Tab is what he is
SPORTING CHANCE - Joaquin M. Henson (The Philippine Star) - June 16, 2020 - 12:00am

What you see is what you get. SBP Gilas director, Ateneo head coach and TNT coaching consultant Tab Baldwin is no hypocrite. He says what’s on his mind and doesn’t mince words. That’s how he is.

Does he think highly of himself? No doubt about it. Baldwin has the credentials to back up his self-confidence. He took New Zealand to the 2002 FIBA World Cup semifinals and the fourth place finish made him a national hero. Baldwin was head coach in three FIBA World Cups and the 2004 Olympics. He has coached the national teams of Malaysia, Lebanon, Jordan, New Zealand and the Philippines. His basketball career has brought him to coach in Turkey, Greece and Romania, too. As far as experience is concerned, Baldwin has it. At 62, he’s logged enough basketball mileage to leave an enduring legacy in the sport.

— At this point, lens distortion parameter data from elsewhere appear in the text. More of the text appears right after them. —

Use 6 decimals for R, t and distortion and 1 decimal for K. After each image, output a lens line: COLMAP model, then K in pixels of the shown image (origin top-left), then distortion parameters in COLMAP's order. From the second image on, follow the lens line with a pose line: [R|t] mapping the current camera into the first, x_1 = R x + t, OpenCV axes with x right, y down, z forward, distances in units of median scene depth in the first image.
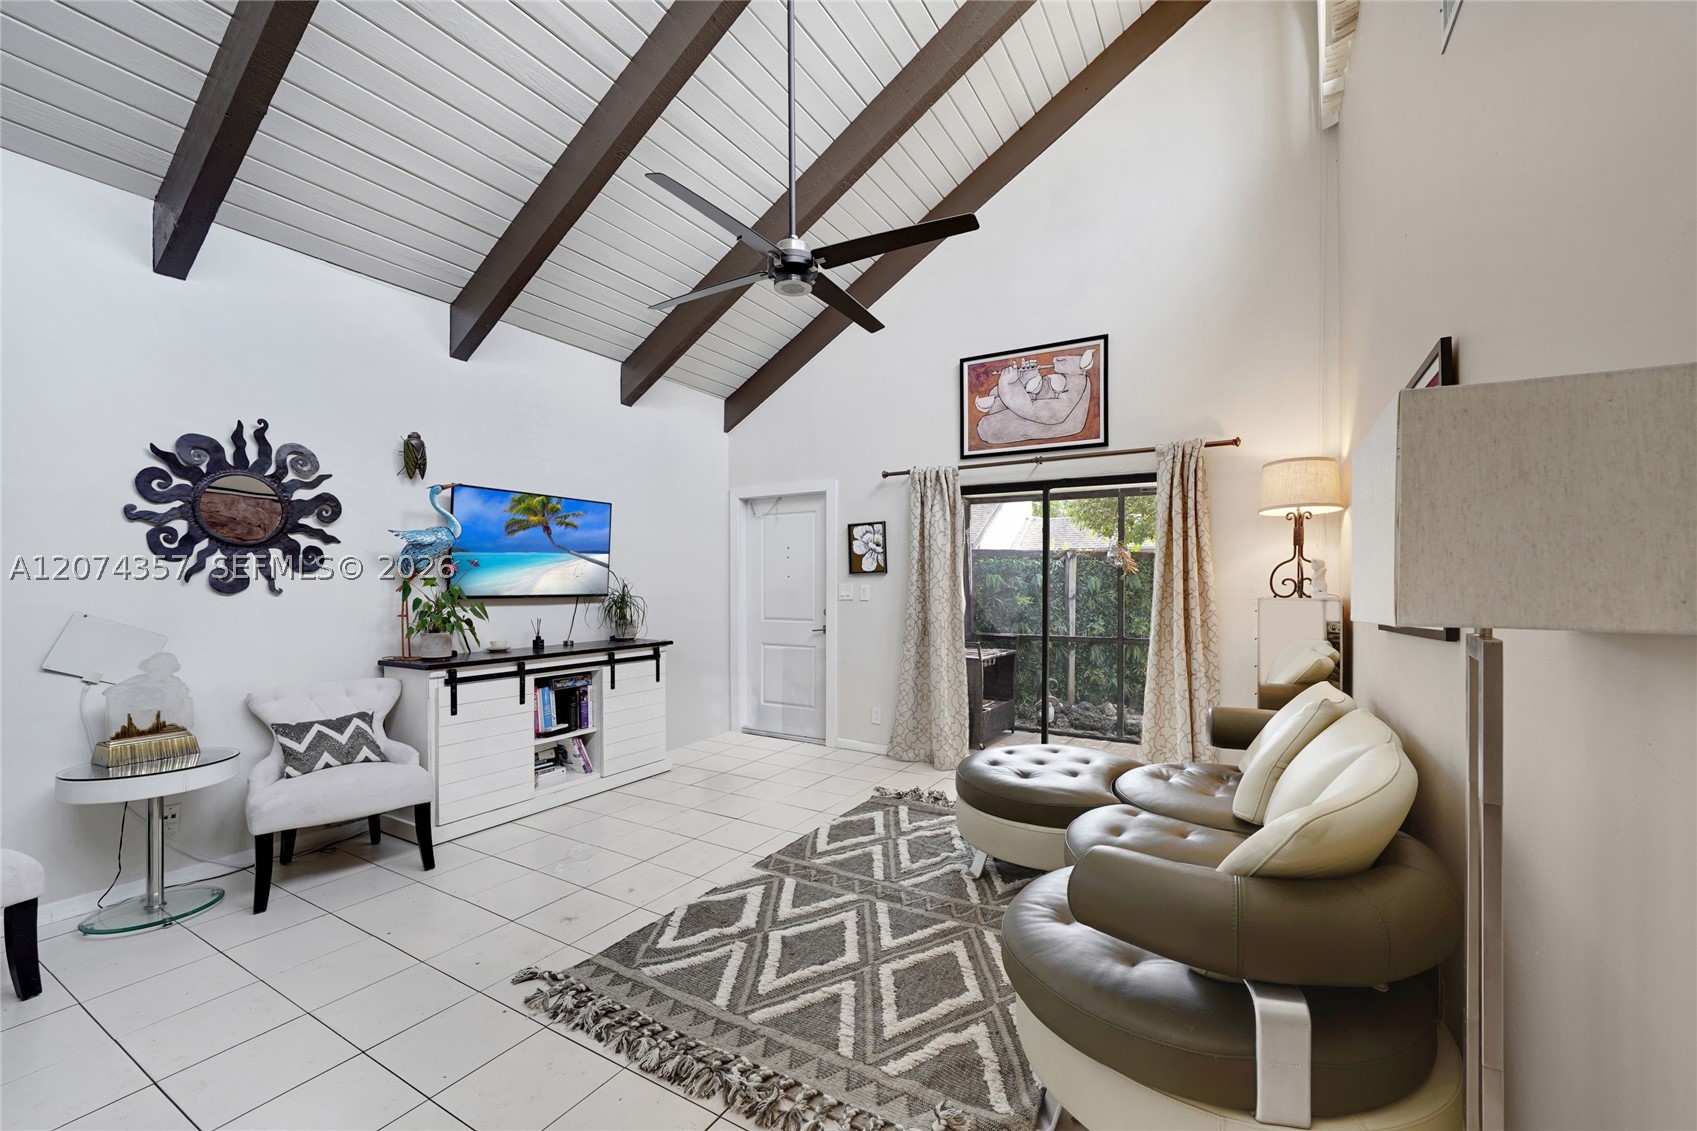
lens RADIAL K [[693.1, 0, 853.6], [0, 693.1, 579.6], [0, 0, 1]] dist [-0.002785, 0.000447]
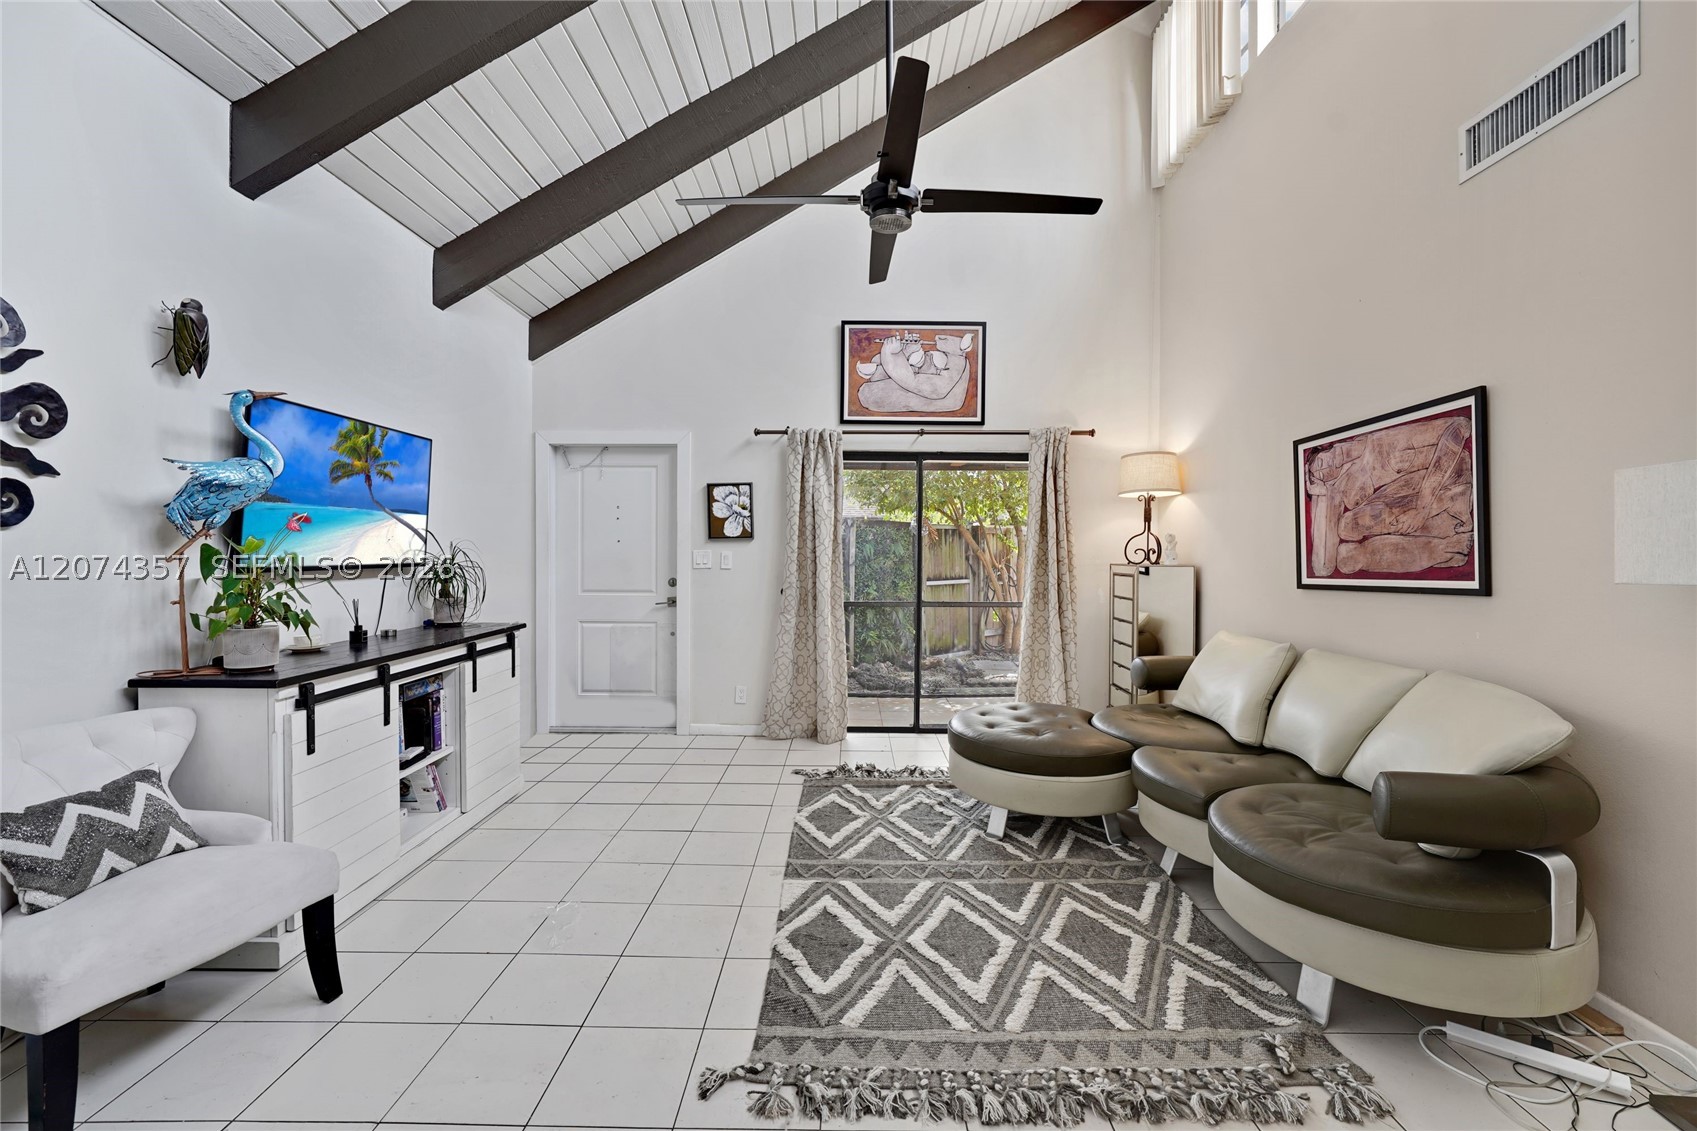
lens RADIAL K [[708.1, 0, 849.2], [0, 708.1, 552.0], [0, 0, 1]] dist [-0.002213, 0.000576]
pose [[0.862836, 0.003035, 0.505474, -0.403668], [-0.008194, 0.999935, 0.007984, -0.000784], [-0.505417, -0.011031, 0.862805, 0.155444]]
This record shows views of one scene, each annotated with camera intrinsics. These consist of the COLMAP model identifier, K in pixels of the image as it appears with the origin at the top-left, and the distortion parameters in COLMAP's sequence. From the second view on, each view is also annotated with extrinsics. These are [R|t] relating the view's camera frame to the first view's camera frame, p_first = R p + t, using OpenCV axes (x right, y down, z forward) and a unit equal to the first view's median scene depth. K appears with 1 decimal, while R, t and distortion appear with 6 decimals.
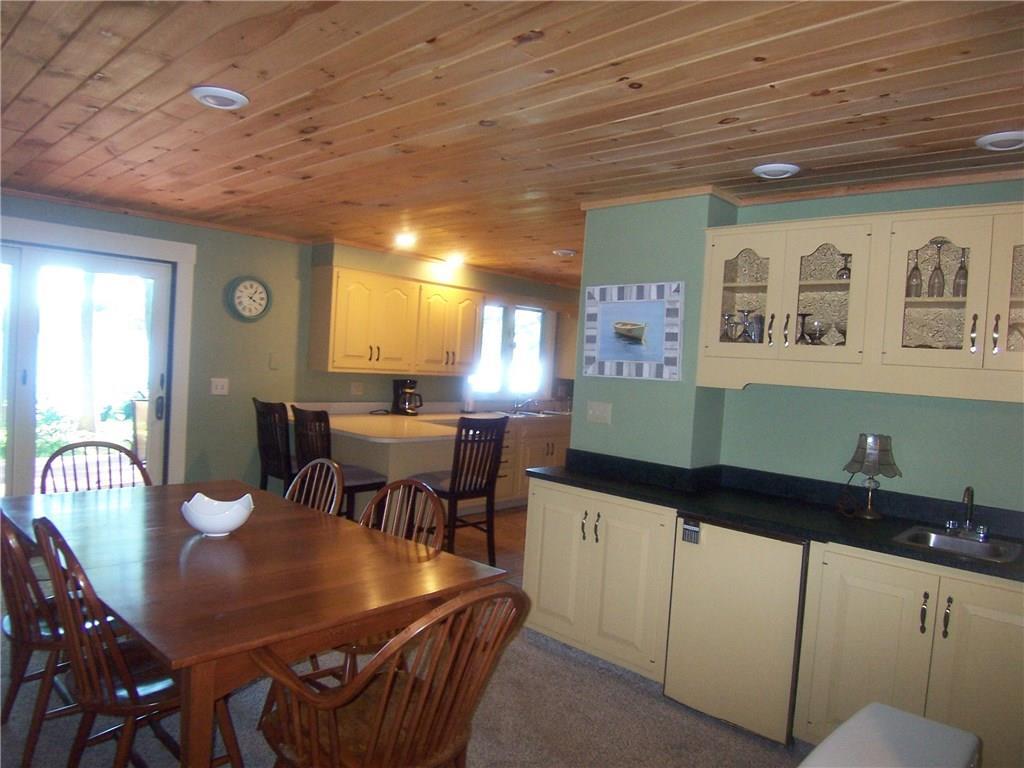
lens RADIAL K [[690.1, 0, 513.7], [0, 690.1, 382.0], [0, 0, 1]] dist [-0.023034, -0.001344]
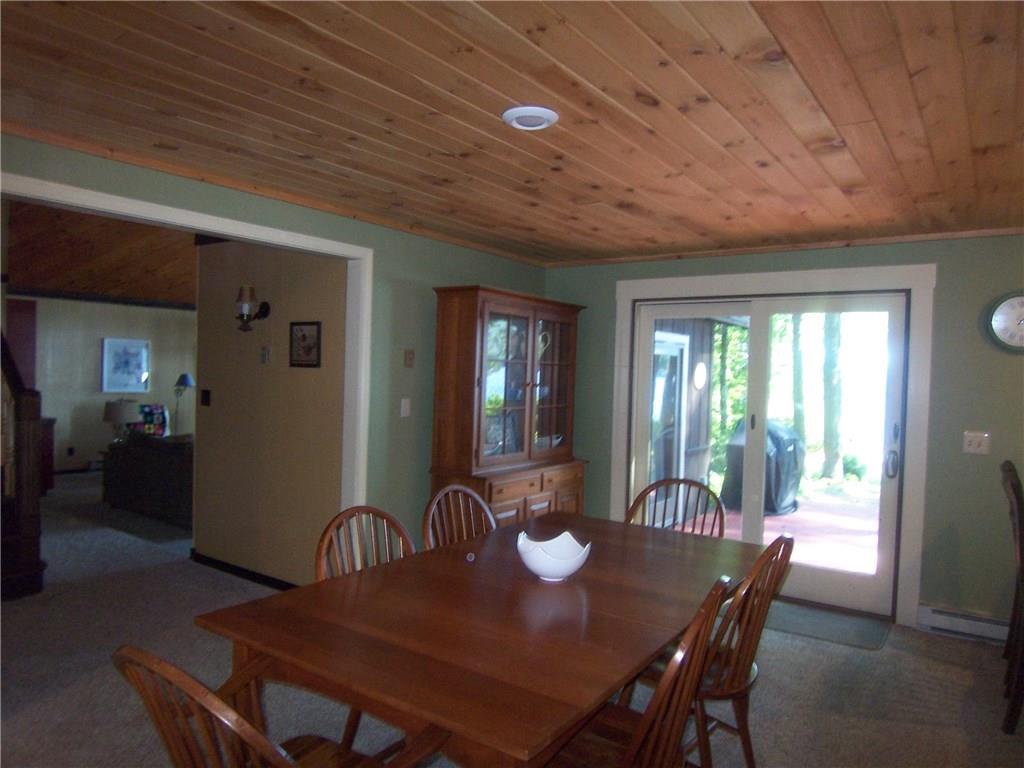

Because of his basketball knowledge, does he think lowly of Filipino coaches? Apparently. Based on his recent comments, it’s safe to assume that Baldwin believes he is the best basketball mind in the country. He rued the “tactical immaturity” of Philippine basketball coaches but said it’s “correctable.” The sweeping statement has raised a howl from BCAP and several Filipino coaches. He also criticized the PBA for what he perceives to be flaws in how it does things from officiating to competition format. That, too, has raised a howl and PBA commissioner Willie Marcial is within his rights to impose a penalty on Baldwin. In the NBA, coaches and even owners are fined for comments that the commissioner views to be detrimental to the league. Phil Jackson was slapped eight fines and paid close to $400,000. Over 50 fines have been assessed by the NBA on coaches for detrimental comments with every penny going to charity. Baldwin was set to meet with Marcial by video call yesterday afternoon, presumably to mend fences.

Is Baldwin naturally arrogant? This is better answered by the players and coaches he’s worked with. But if he’s to stay longer in the country and feel the love of the Filipino people, he has to be more endearing. He can’t be considered an “Ugly American.” He has to be a role model for everyone in the game to look up to. Before a UAAP game once, Baldwin did something unusual in planting himself at the midcourt line, eyeballing Ateneo’s opponent La Salle warming up, like a vulture about to devour its prey, not minding his own team. This act of defiance or intimidation touched a nerve among Filipino fans, regardless of affiliation. Has Baldwin ever done this in a league outside of the Philippines? Will he ever do this in a FIBA competition?

Baldwin has been involved with Philippine basketball since 2013. After seven years, has he learned how to co-exist with Filipinos? There must be a reason why Baldwin has moved from one country to another since transplanting from the US to New Zealand in 1988. Maybe, it’s because his upbringing makes him uncomfortable adapting to foreign ways. Maybe, it’s because for him, basketball is a business, pure and simple. He’ll go where the money is and because of his credentials, there will always be a demand for someone of his expertise.

Baldwin coached the Philippines at the 2015 FIBA Asia Cup in Changsha and the 2016 Olympic Qualifiers. He’s now the SBP Gilas director and by his choice, not in line to coach the national team. Is Baldwin loyal to the Philippines? Is that beside the point? If basketball is strictly a business with Baldwin, loyalty doesn’t figure in his equation. Last year, there was talk that he was offered big bucks to coach a Middle East national team but he was persuaded to stay. Was it because he loved the Philippines more?

Baldwin’s an accomplished coach with a mind of his own. He’s no Ron Jacobs who lived in the Philippines because he loved the country and the Filipino people. But if Baldwin is the kind of leader the SBP needs to move the national basketball program forward, then let’s accept him for what he is.